**Work to be completed**
List every abbreviation that the abstract below on lipid oversupply in hepatocytes introduces in parentheses, along with its full form.

**Page excerpt**

***

Temporal Effects of Lipid Oversupply on Energy Metabolism and Mitochondrial Homeostasis in Hepatocytes.

Abstract

Obesity is closely associated with multiple metabolic disorders such as non-alcoholic fatty liver disease (NAFLD). Patients with NAFLD are susceptible to develop irreversible life-threatening diseases, however, the evolution concerning mitochondrial and metabolic alterations during NAFLD development and progression remain elusive. This study focused on uncovering the sequential events of energy metabolism and mitochondrial homeostasis of hepatocytes under the environment of lipid oversupply by in vitro and in vivo strategies. Long-chain fatty acid (FA) synthesis and lipid storage were first induced by providing hepatocytes with sufficient energy source, followed by suppressed glucose metabolic efficiency and decreased mitochondrial mass. Intriguingly, distinctive features of hepatic cancer cells in response to FA oversupply were characterized. Insulin signaling and glucose uptake were rapidly deterred while lipid β-oxidation was significantly boosted. Enhanced mitochondrial biogenesis was identified as compensatory feedback for mitochondrial dysfunction. FA-induced mitophagy, cell morphological transition and higher N-cadherin expression potentiates epithelial-mesenchymal transition (EMT) which confers the cells with higher plasticity and accelerates NAFLD progression to irreversible hepatic diseases. This study provides evidence elucidating the temporal events caused by FA oversupply, moreover, delineates the facilitative role of excess nutrients in shaping the environment for lipid-laden hepatocytes to acquire malignant traits. Given the rapidly increasing global prevalence of metabolic disorders and the heterogeneous manifestations exhibited by NAFLD during disease progression, better understanding of the sequential events caused by FA overload aids in identifying promising targets and developing tailor-made treatment protocol according to individual disease status and conditions.

***

**Supplied data**
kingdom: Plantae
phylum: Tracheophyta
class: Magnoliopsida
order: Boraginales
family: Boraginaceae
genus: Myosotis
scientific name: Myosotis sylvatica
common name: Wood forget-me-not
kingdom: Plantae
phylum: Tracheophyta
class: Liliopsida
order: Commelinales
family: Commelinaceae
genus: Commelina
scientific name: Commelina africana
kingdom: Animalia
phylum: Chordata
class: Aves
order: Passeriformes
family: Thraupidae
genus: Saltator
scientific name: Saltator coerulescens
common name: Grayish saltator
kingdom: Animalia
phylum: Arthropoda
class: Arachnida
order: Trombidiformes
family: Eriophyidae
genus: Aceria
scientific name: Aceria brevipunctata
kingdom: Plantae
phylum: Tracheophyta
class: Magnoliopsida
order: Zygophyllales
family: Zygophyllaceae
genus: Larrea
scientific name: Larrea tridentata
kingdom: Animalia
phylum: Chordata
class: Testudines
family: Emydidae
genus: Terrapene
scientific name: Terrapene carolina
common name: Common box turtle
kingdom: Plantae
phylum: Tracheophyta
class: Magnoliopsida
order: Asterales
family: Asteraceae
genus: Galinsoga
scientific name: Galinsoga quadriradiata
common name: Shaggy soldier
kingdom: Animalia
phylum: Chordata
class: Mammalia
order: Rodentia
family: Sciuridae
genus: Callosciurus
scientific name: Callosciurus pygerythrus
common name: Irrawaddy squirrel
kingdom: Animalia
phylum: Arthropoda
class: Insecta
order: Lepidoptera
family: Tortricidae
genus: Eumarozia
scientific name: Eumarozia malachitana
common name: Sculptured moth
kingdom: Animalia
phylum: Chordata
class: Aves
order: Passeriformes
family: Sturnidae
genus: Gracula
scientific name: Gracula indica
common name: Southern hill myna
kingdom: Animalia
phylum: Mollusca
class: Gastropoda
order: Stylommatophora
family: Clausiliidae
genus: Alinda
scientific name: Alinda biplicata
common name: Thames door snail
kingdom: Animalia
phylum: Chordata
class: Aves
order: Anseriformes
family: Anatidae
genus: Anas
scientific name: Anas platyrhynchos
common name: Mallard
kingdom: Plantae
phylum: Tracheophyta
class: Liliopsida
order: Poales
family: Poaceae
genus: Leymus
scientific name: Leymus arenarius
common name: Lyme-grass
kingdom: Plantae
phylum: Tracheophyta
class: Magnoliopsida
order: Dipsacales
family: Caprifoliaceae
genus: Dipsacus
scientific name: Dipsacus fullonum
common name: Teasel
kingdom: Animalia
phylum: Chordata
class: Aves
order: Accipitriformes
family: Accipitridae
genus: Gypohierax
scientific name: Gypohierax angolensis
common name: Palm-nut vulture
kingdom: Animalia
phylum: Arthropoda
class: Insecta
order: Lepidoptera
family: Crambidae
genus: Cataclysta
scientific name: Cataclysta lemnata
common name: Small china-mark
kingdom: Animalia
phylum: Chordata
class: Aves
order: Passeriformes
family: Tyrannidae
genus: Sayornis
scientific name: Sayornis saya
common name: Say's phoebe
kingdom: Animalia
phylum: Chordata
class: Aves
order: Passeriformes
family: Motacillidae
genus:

***

**Solution to the exercise**
NAFLD: non-alcoholic fatty liver disease
FA: fatty acid
EMT: epithelial-mesenchymal transition